Zamiast więc uszczęśliwiać fanów, ubierając Dredda w efektowny, pozłacany zestaw naramienników i lakierowanej skóry, umysły pracujące tutaj są bardziej skupione na tym, aby strój i sprzęt miały sens. Już od pierwszych opublikowanych zdjęć było jasne, że adaptacja reżysera Petera Travisa odbędzie się w świecie, w którym prawie nic nie może zostać wypolerowane na połysk, nie mówiąc już o aktywnej odznace sędziego i naramiennikach. Funkcjonalność nad formą nie zawsze jest najlepszym wyborem w gatunku science fiction, ale nie można zaprzeczyć, że szorstki, brudny Dredd Karla Urbana jest bardziej onieśmielający w akcji niż wypolerowana wersja Stallone.

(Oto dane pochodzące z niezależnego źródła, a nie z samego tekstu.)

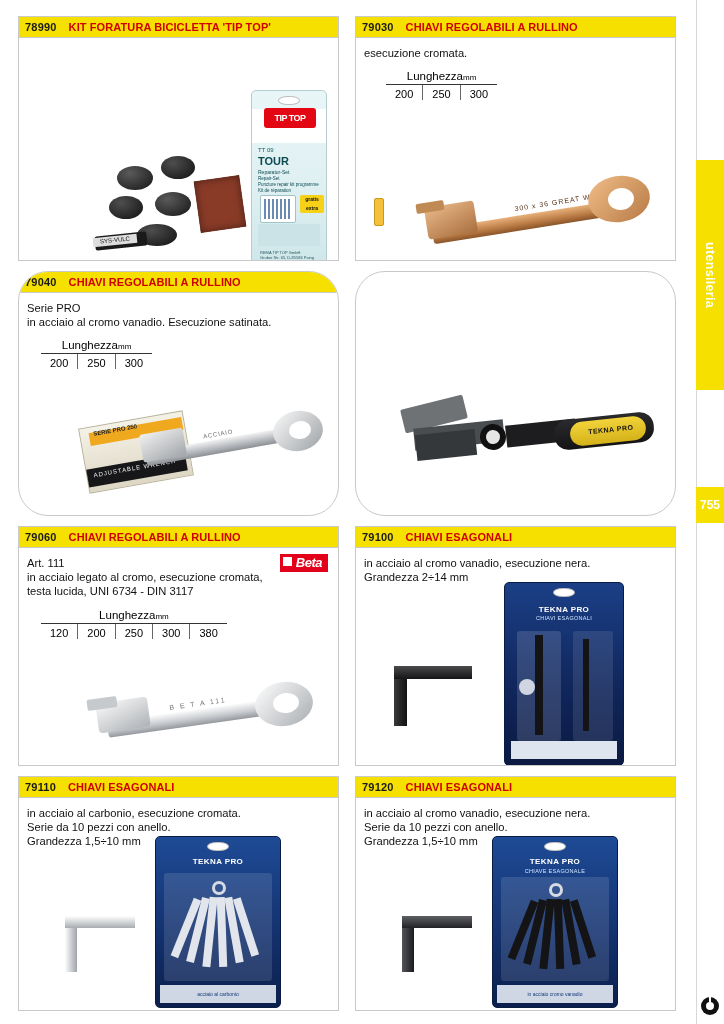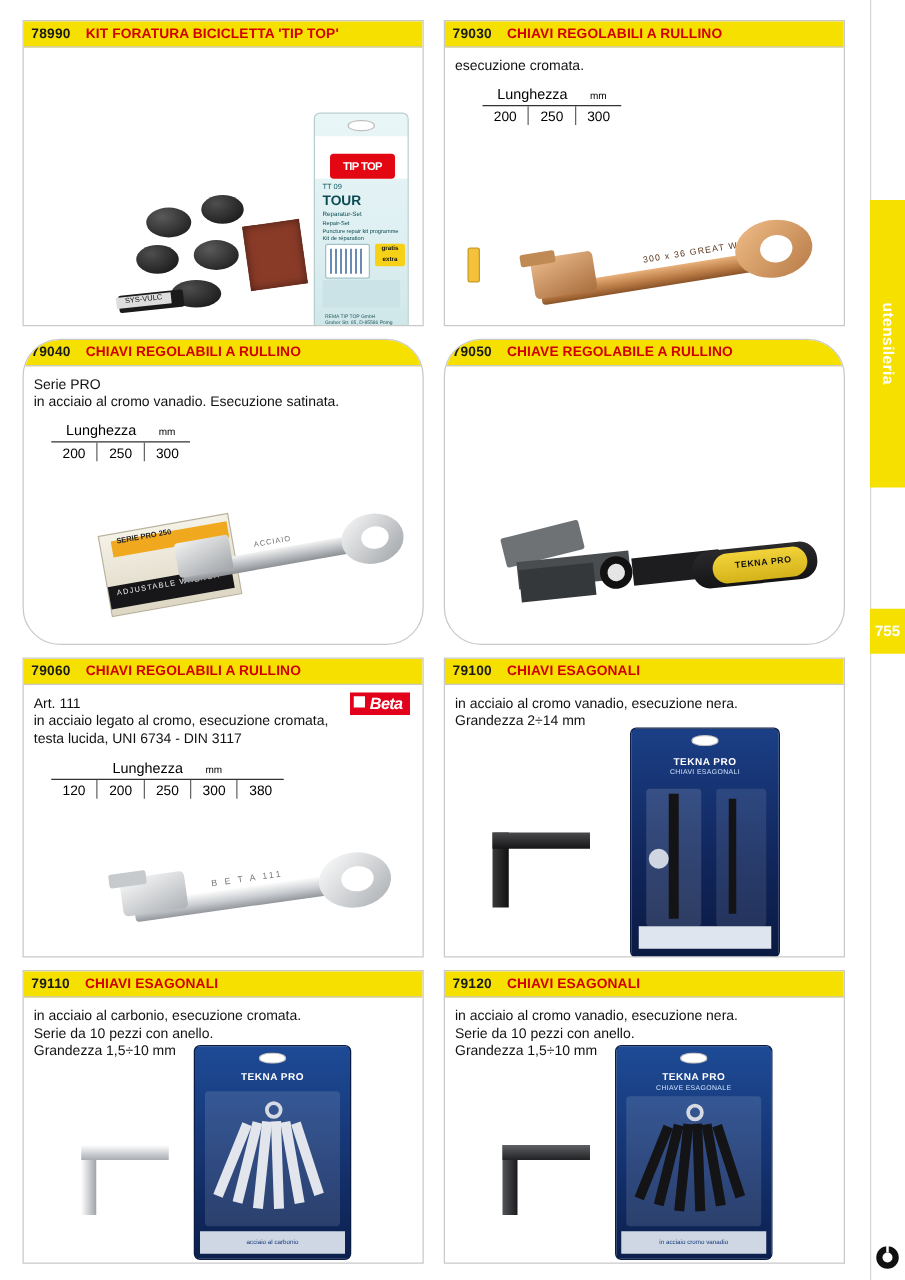"mm" .sizes .lab .unit { padding-left: 18px -> none }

To przywiązanie do realizmu kryje się za prawie wszystkimi aspektami stroju i wyposażenia Dredda. Żadnego kosmicznego blastera laserowego dla sędziego Dredda, tylko kompaktowy pistolet 9 mm zaprojektowany tak, aby działał tak, jak w prawdziwym życiu (lub blisko niego). Może nie jest to najbardziej imponująca wersja „Prawodawcy”, ale nie można zaprzeczyć, że pasuje do ogólnego wyglądu i stylu. To samo można powiedzieć o kamizelkach kuloodpornych i motocyklach „Lawmaster”, z których jasno wynika, że ​​przestępcy będą zastraszani przez mężczyznę w garniturze, a nie sam skafander.

Ta filozofia projektowania i spójna wewnętrznie logika przemawiają tak samo do projektowania kostiumów, jak do głównych antagonistów filmu: producentów i sprzedawców narkotyku zwanego „Slow-Mo”. Halucynogen pozwala mózgowi postrzegać świat z zaledwie 1% jego rzeczywistej szybkości i znajduje się w centrum kręgu przestępczego, do którego rozbicia zostali wysłani zarówno Dredd, jak i sędzia Anderson (Olivia Thirlby).

Łatwo byłoby spisać efekty narkotyku jako jedynie okazję do zrobienia naprawdę niesamowitych ujęć z efektami wizualnymi (co z pewnością robi), ale fakt, że pisarz Alex Garland wymyślił lek, który dałby mieszkańcom brudu, rozkładający się świat Mega-City One okazja do przeżycia czegoś pięknego ma sens - choć wygłaszana, eksploracja doznania wywołanego narkotykami raczej nie wejdzie szczególnie głęboko. Jednak z tego, co Garland powiedział na temat możliwego kierunku kontynuacji, jest o wiele więcej pomysłów, które można znaleźć tam, gdzie kończy się ten film.

Chociaż większość siły Dredda leży w choreografii, podejściu i zaangażowaniu w dostarczanie czegoś, co fani przynajmniej uszanują, nie ma wątpliwości, że ta dbałość o szczegóły jest dobrym sposobem na przygotowanie filmu do sukcesu. film udaje się być tylko papkowatym, niszowym filmem akcji, a gwiazda Karl Urban będzie więcej niż szczęśliwy.

Co sądzisz o nowym wyglądzie w porównaniu z wyglądem komiksów? Czy ciemniejszy, bardziej ugruntowany ton jest czymś, co pasuje do prawdziwego charakteru materiału źródłowego, czy po prostu nie jest to Judge Dredd bez naramienników orzeł złotego?

Dredd pojawi się w kinach 21 września 2012 roku.

-

Śledź mnie na Twitterze @andrew_dyce.